Of the 657 enrolled pts who received ≥1 dose of PAZ, 363 (55.3%) and 343 (52.2%) had intermediate risk per MSKCC and IMDC criteria, respectively. Within the subgroup of pts with intermediate risk MSKCC and IMDC, median PFS (but not OS) was numerically longer in pts with 1 (vs 2) risk factors, and outcomes were poorer in pts with ECOG PS ≥ 2 (vs < 2) (Table). Median OS within each MSKCC and IMDC risk group was longer than anticipated based on previous clinical trial and real-world data.Table: 884P

Median progression-free survival

Patients with 1 missing risk factor were excluded.

CI; confidence interval; ECOG PS, Eastern Cooperative Oncology Group performance status; IMDC, International Metastatic Renal Cell Carcinoma Database Consortium; MSKCC, Memorial Sloan Kettering Cancer Center.

Conclusions

The results of the PRINCIPAL study suggest pts with advanced RCC of intermediate prognostic risk can be further stratified to predict treatment outcomes.

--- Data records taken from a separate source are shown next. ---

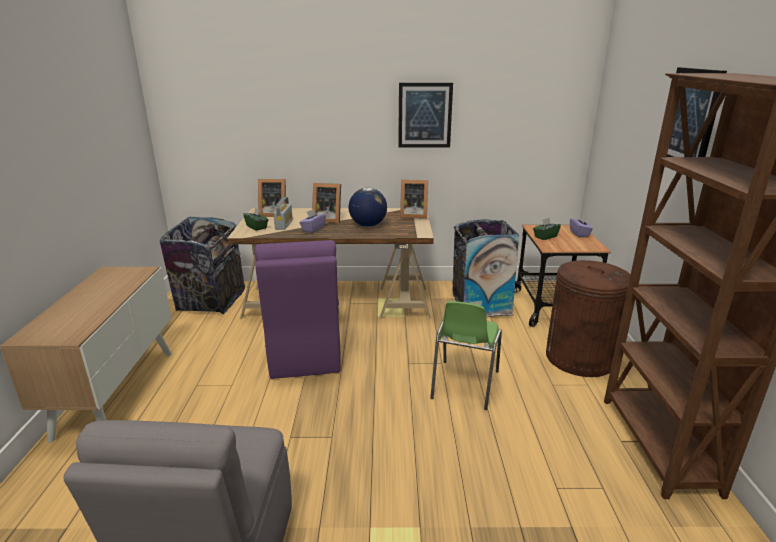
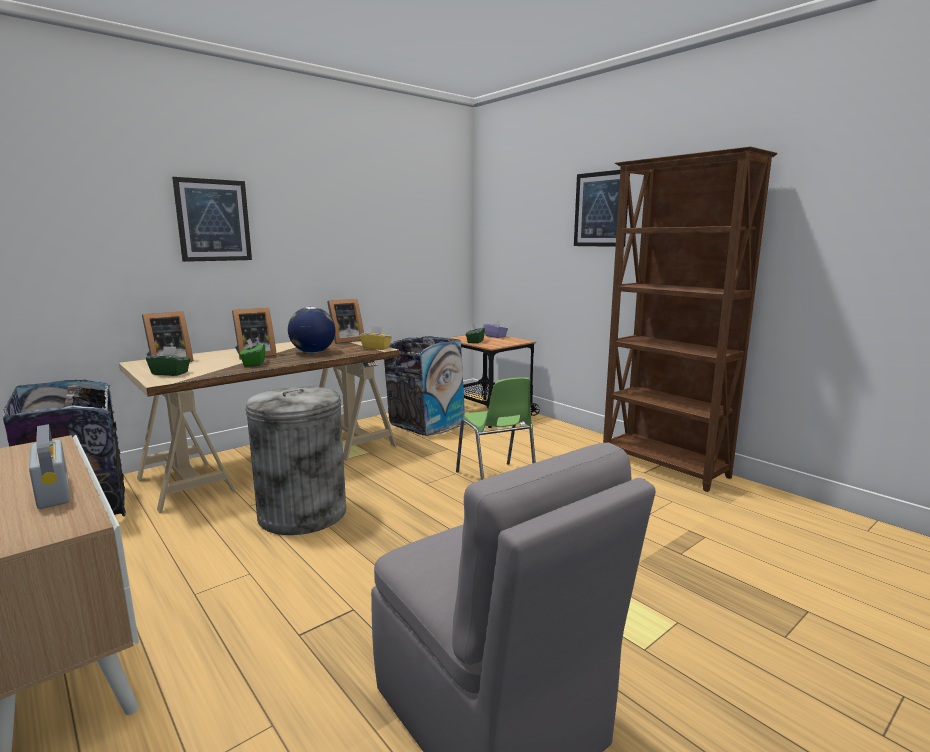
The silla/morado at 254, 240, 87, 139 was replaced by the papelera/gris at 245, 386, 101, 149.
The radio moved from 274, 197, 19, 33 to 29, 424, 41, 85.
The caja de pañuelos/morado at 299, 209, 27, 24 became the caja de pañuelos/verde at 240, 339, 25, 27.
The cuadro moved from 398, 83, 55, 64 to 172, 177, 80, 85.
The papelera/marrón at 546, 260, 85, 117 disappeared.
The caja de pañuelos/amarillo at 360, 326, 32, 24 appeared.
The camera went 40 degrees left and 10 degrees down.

Clinical trial identification

NCT01649778.

Legal entity responsible for the study

Novartis Pharmaceuticals Corporation.

Funding

Novartis Pharmaceuticals Corporation.

Editorial Acknowledgement

Editorial support was provided by Chris Ontiveros, PhD (ApotheCom, New York).

Disclosure

G. Procopio: Honoraria: Astellas Pharma, Ipsen Inc., Novartis, Pfizer Inc.; Consulting/advisory roles: Bayer, Bristol-Myers Squibb Company, Ipsen Inc., Novartis Pharma AG, Pfizer Inc. A. Bamias: Personal fees: Novartis Pharma AG, Bristol Meyers Squibb Company, Ipsen Inc. M. Schmidinger: Research funding: Roche Holding AG; Honororia as consulting/advisory role: Pfizer Inc., Roche Holding AG, Bristol-Myers Squibb Company, Ipsen Inc., Novartis Pharma AG, Exelixis; Travel accommodations/expenses: Pfizer Inc., Roche Holding AG, Ipsen Inc. R. Hawkins: Personal fees: BMS, Novartis, Ipsen, EUSA, outside the submitted work; Patent: MRC Phage Antibody with royalties paid. S. Vazquez: Honoraria: Roche Holding AG, Pfizer Inc., Astellas Pharma, AstraZeneca, Bristol-Myers Squibb Company, Sanofi, Eli Lilly and Company; Travel expenses/accommodations: Roche Holding AG, AstraZeneca. N. Srihari: Non-financial support: Janssen. P. Bono: Stockholder: TILT Biotherapeutics; Honoraria: Bristol-Myers Squibb Company, Merck Sharp & Dohme Corp., Orion Corporation, Pfizer Inc., Novartis Pharma AG, Ipsen, Oncorena Holding AB. C. Pisal, Q. Ahmad: Employee of Novartis Pharma AG. Y. Hirschberg: Employee: Novartis Pharma AG; Stockholder: Beckton Dickinson, Novartis Pharma AG. L. Dezzani: Employee and stockholder: Novartis Pharma AG. E. Jonasch: Grants and personal fees: Novartis. All other authors have declared no conflicts of interest.